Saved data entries
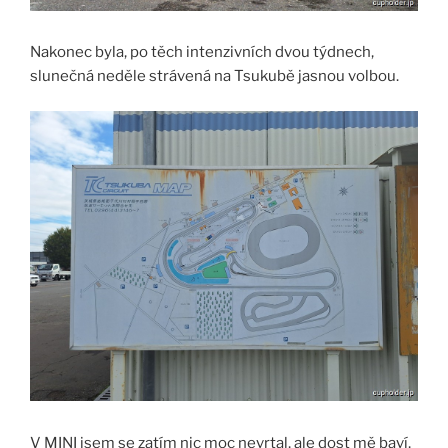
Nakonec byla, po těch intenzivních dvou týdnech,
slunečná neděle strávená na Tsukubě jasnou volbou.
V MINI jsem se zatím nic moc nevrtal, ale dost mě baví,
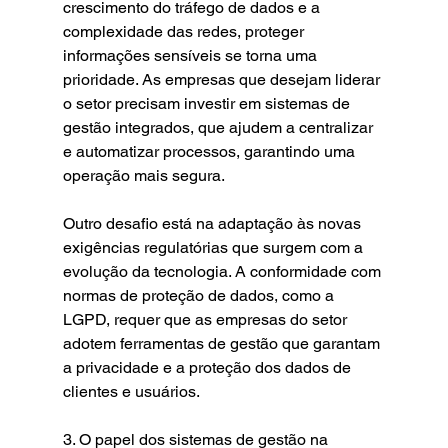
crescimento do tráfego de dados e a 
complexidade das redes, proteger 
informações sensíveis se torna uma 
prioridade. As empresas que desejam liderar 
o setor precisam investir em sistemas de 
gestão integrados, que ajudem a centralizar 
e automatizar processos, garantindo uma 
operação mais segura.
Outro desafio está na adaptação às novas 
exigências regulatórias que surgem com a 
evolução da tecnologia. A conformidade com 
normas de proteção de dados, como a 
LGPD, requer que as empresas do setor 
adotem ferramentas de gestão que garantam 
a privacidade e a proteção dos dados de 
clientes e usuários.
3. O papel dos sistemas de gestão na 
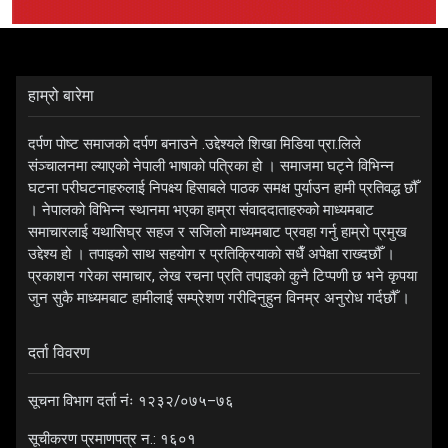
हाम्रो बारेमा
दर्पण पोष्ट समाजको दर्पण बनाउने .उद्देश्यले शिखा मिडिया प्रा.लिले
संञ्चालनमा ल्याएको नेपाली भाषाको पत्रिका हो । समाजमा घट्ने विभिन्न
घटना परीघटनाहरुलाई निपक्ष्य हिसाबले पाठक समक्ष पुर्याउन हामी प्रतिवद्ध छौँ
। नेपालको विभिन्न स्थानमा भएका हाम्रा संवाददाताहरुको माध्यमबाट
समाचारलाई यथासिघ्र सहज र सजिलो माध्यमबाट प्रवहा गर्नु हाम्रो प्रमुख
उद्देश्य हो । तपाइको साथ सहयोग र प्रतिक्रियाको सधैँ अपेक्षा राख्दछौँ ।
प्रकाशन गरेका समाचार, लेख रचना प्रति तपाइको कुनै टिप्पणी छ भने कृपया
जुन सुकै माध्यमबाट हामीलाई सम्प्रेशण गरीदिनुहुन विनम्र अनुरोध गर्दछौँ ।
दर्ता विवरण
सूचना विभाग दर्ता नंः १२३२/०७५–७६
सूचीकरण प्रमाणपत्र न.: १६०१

> What is required: When you reach the line with "complexidade das redes, proteger" in the records above, begin repeating the lines exactly, and stop after the line with "घटना परीघटनाहरुलाई निपक्ष्य". Skip all pictures.

> Task answer:
complexidade das redes, proteger 
informações sensíveis se torna uma 
prioridade. As empresas que desejam liderar 
o setor precisam investir em sistemas de 
gestão integrados, que ajudem a centralizar 
e automatizar processos, garantindo uma 
operação mais segura.
Outro desafio está na adaptação às novas 
exigências regulatórias que surgem com a 
evolução da tecnologia. A conformidade com 
normas de proteção de dados, como a 
LGPD, requer que as empresas do setor 
adotem ferramentas de gestão que garantam 
a privacidade e a proteção dos dados de 
clientes e usuários.
3. O papel dos sistemas de gestão na 
हाम्रो बारेमा
दर्पण पोष्ट समाजको दर्पण बनाउने .उद्देश्यले शिखा मिडिया प्रा.लिले
संञ्चालनमा ल्याएको नेपाली भाषाको पत्रिका हो । समाजमा घट्ने विभिन्न
घटना परीघटनाहरुलाई निपक्ष्य हिसाबले पाठक समक्ष पुर्याउन हामी प्रतिवद्ध छौँ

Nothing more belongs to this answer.